Q: Where can I find more information pertaining to the confidentiality of student records? [show]

A: See Privacy of Student Records for information about your responsibility to maintain the privacy of student records in accordance with the Federal Educational Rights and Privacy Act of 1974, as Amended. At this location, you'll also find a link to an online FERPA training.

Q: Can I post a list of grades with student ID numbers? [show]

A: Under no circumstance should a list of student ID numbers and grades be posted. The student ID number and grades are confidential information, and posting them is a violation of FERPA. Posting of partially masked student ID numbers is not acceptable. Grades should not be posted using partially masked digits of a student number or social security number because even such a truncated number may constitute personally identifiable information.

Q: Can I distribute exams in a bin outside my office? [show]

A: No.

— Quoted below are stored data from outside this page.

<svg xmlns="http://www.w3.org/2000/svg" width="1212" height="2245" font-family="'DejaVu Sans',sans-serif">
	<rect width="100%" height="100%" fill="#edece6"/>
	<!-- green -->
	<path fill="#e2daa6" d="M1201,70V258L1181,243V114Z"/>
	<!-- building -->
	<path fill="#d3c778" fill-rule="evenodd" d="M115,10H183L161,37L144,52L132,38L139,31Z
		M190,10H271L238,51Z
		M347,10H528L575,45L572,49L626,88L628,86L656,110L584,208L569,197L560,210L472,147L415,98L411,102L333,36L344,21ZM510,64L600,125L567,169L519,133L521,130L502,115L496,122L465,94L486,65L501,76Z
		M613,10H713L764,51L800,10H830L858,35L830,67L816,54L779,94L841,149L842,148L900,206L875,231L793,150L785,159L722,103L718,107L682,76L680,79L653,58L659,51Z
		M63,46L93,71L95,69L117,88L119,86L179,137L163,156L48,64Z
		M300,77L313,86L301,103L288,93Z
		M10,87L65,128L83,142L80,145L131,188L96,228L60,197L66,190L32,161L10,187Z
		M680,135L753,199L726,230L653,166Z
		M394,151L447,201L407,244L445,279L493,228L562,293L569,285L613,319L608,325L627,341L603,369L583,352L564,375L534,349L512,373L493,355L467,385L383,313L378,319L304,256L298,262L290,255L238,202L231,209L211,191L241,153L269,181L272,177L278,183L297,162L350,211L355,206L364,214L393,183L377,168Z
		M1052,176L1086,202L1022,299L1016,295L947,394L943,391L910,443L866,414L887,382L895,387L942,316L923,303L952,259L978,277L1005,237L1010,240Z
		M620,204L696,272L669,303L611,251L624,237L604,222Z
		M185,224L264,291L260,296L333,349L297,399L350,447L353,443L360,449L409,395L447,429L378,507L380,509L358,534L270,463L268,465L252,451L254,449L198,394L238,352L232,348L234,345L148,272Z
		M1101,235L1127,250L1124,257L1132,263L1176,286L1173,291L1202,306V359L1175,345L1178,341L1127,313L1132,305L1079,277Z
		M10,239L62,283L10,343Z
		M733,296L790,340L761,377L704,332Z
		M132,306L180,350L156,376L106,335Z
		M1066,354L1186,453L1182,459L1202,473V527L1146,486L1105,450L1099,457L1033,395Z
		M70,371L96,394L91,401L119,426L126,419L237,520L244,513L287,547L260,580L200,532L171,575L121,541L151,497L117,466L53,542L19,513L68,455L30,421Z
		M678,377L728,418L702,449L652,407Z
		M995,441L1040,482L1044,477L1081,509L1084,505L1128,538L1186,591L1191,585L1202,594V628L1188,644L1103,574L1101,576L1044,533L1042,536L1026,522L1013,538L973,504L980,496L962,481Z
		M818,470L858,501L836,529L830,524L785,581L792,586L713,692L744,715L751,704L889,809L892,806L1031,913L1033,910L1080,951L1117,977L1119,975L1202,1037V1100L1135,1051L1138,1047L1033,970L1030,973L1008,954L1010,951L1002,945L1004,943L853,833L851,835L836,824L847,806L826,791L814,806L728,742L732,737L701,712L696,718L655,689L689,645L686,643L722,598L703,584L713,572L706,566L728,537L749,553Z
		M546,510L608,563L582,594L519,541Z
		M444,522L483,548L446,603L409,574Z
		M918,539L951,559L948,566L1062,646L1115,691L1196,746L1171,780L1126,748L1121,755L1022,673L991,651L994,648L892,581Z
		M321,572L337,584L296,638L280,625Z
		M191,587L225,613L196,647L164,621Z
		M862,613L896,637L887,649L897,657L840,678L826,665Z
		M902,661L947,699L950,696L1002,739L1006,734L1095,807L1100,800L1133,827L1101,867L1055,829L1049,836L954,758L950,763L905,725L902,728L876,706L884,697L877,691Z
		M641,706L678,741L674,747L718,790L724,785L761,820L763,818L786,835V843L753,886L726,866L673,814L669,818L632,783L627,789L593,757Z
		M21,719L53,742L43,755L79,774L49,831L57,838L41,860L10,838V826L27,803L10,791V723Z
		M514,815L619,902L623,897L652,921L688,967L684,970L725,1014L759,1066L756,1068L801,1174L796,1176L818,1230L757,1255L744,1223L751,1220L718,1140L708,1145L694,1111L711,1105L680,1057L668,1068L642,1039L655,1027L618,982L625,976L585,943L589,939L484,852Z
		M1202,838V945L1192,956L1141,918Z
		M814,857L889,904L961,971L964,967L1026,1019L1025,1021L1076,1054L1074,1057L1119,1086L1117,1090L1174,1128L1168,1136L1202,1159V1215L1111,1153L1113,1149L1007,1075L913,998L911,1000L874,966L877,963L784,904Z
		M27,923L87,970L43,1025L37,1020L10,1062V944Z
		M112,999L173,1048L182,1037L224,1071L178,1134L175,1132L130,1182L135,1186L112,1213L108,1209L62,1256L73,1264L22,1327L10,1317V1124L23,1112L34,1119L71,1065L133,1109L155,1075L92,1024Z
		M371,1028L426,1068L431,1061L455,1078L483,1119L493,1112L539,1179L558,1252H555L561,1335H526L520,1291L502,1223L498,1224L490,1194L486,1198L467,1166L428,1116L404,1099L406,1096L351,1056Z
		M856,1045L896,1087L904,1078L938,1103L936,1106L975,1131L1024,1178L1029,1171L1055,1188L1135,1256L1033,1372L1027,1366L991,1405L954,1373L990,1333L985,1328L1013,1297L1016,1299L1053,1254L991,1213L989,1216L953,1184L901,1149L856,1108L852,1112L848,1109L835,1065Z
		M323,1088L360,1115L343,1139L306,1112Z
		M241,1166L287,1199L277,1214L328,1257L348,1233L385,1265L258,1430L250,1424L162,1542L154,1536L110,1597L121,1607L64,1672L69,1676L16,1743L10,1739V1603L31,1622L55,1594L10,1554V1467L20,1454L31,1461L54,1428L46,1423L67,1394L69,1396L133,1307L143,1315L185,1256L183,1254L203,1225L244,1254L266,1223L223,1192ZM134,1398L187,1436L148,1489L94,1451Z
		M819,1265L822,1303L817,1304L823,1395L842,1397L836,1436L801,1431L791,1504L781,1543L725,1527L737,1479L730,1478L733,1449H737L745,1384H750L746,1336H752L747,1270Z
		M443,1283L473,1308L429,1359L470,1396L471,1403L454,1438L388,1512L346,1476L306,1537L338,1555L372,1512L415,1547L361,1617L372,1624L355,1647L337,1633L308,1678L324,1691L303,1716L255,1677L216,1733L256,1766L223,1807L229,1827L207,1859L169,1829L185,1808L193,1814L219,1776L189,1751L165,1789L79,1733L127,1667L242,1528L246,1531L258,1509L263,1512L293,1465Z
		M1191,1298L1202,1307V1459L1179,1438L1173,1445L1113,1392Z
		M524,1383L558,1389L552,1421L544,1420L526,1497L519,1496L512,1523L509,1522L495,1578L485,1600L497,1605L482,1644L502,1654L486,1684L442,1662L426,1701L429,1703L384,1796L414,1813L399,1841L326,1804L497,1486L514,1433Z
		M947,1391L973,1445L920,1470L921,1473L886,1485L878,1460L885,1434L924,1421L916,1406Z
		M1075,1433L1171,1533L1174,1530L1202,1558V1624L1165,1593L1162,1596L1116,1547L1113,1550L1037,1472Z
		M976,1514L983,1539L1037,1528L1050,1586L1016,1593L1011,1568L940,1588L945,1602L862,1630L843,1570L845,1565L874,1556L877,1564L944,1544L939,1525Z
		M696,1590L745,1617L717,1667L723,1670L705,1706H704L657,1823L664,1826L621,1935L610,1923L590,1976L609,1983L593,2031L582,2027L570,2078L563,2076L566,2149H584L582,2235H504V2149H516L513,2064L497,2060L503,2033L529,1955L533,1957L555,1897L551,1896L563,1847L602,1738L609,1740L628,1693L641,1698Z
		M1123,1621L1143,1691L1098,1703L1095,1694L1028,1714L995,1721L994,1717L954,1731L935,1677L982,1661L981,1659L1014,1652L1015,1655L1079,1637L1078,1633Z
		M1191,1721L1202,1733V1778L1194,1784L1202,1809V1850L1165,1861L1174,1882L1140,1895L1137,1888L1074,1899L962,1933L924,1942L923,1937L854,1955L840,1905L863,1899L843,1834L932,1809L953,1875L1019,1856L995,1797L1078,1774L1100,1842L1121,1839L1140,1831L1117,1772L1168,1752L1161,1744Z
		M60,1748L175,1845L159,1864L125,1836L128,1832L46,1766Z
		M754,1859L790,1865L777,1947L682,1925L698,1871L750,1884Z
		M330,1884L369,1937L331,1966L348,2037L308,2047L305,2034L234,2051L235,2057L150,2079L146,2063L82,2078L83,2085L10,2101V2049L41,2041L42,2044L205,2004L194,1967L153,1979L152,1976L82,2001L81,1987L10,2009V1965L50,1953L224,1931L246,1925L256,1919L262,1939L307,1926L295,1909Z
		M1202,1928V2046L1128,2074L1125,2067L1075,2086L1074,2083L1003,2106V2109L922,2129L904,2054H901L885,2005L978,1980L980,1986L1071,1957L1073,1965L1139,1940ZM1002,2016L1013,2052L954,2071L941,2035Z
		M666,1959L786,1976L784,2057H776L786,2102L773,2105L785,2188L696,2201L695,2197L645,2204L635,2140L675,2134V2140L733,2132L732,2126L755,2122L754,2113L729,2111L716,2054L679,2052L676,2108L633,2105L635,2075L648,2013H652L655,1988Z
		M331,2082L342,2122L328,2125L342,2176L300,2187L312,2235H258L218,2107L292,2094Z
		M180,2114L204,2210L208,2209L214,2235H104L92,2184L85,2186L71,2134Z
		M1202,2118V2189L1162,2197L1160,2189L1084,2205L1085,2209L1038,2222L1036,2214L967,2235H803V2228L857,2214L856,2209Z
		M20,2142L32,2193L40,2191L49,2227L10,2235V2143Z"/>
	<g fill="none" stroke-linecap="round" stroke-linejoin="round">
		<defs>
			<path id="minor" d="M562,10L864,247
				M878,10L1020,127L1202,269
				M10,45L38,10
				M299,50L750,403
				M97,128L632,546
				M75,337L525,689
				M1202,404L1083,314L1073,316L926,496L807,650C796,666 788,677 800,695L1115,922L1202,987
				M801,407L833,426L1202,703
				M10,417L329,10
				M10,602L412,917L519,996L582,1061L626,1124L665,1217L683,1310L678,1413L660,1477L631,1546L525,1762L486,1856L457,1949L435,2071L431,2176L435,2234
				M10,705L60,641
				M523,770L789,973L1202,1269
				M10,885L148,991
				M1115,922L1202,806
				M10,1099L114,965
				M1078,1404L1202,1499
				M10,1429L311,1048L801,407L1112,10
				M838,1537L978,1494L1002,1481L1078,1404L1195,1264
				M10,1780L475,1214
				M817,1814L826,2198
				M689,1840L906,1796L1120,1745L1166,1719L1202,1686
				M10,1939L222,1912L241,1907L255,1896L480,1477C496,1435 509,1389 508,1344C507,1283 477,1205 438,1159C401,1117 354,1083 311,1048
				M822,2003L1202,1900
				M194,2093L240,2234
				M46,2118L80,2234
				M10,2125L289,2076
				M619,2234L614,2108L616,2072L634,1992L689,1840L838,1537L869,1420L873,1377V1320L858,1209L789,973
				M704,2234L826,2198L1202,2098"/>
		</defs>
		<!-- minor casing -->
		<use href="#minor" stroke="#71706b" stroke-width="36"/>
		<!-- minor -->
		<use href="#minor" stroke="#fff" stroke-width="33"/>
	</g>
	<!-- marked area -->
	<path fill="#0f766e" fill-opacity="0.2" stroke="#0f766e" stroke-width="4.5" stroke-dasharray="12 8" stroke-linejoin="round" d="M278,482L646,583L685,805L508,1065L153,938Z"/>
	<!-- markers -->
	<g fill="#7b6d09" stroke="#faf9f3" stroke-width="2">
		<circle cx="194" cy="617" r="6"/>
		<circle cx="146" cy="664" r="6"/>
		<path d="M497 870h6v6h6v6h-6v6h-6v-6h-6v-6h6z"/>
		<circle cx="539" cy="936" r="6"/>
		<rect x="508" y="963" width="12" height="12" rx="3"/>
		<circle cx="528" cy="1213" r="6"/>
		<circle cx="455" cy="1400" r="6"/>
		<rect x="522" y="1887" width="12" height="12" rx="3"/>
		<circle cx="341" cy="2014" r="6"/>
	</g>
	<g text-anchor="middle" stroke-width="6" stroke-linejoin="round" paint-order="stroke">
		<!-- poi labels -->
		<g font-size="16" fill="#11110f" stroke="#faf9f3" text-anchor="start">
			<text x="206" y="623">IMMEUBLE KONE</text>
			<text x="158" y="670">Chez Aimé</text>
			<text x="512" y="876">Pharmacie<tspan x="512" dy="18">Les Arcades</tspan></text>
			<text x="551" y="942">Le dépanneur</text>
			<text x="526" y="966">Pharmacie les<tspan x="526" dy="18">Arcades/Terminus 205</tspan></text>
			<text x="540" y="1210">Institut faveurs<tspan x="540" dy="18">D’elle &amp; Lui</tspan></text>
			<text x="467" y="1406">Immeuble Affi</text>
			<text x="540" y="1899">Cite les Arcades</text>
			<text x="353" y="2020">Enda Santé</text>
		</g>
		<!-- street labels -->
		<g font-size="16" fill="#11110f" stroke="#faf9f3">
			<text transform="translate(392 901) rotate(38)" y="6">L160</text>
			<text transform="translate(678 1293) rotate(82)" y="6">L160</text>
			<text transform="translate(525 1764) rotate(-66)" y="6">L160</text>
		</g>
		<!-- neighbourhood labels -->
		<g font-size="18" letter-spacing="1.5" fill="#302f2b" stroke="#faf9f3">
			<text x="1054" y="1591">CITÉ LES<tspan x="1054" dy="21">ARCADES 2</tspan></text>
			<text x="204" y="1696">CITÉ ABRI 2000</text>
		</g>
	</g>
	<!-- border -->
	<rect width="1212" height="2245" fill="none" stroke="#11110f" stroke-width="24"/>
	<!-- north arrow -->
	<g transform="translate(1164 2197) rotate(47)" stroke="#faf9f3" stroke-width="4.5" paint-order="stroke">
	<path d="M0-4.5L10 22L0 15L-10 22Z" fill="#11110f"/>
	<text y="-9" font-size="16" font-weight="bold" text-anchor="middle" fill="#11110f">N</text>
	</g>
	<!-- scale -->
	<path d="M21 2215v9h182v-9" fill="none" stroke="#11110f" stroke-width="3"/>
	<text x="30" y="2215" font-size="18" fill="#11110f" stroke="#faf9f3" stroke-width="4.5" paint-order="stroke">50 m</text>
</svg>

Exams are considered confidential student records. You may not place graded, identifiable student work in the hallway or an unmonitored area for students to pick up.

Q: Can I share a student’s grades and evaluations with her parents? You receive a telephone call from the parent of a student. “My daughter is majoring in biology. I want to know what courses she took, the grades and evaluations she received, her GPA, and her current academic status. Can you please help me?” You have access to the student’s academic records. How would you respond to the parent? [show]

A: Under no circumstance should you release to inquisitive parents, or any other third party, a student’s course work, grades, evaluations, GPA, or academic standing. This information is confidential and requires a written authorization from the student to release.

Q: A parent telephones your office in desperation. “I need to contact my son. His sister was seriously injured in an accident. Can you please give me his class schedule?” You have access to the student’s schedule. How would you respond in this instance? [show]

A: While from a humanitarian standpoint you will be tempted to provide the student’s schedule; class schedules are not public information and cannot be released to a third party. You can release the student’s local telephone number (unless they’ve requested a non-release of public information). You could also attempt to contact the student yourself via a note in their mailbox, or on their residence hall door if they live on campus.

Q: You’ve assigned students to sections. To convey this information to students, you decide to post a list with student ID numbers and section assignments outside your office and/or on the web. Is this acceptable? [show]

A: As with the scenario above, posting student ID numbers is not acceptable. Furthermore, the enrollment of a student in a class or section is not public information. The specifics of a student’s schedule would make a student’s location easily traceable. Rather than posting section lists, notify students of their section assignments via email using a suppressed e-mail alias.

Q: Are the student ID photos on the class roster considered public information? [show]

A: No. The student ID photo on the class roster is defined by UC Santa Cruz as confidential. This photo is intended to assist instructors and authorized staff in identifying students and is to be used for no further purpose.

Q: How do I take the FERPA training and access my certificate of completion? [show]

A: A link to the FERPA tutorial can be found on the Privacy of Student Records page, or you can navigate to the training as follows:

1. Go to http://learningcenter.ucsc.edu. Please read the information regarding supported browsers and disabling pop-up blockers.

2. Click Employee Login.

3. Log in with your CruzID and Gold password.

4. Click the Catalog button.

5. Click the UC Essentials heading.

6. Click on the e-course FERPA.

7. Click Start to begin the course. If you are requesting access to student records, please follow these instructions to save your certificate of completion.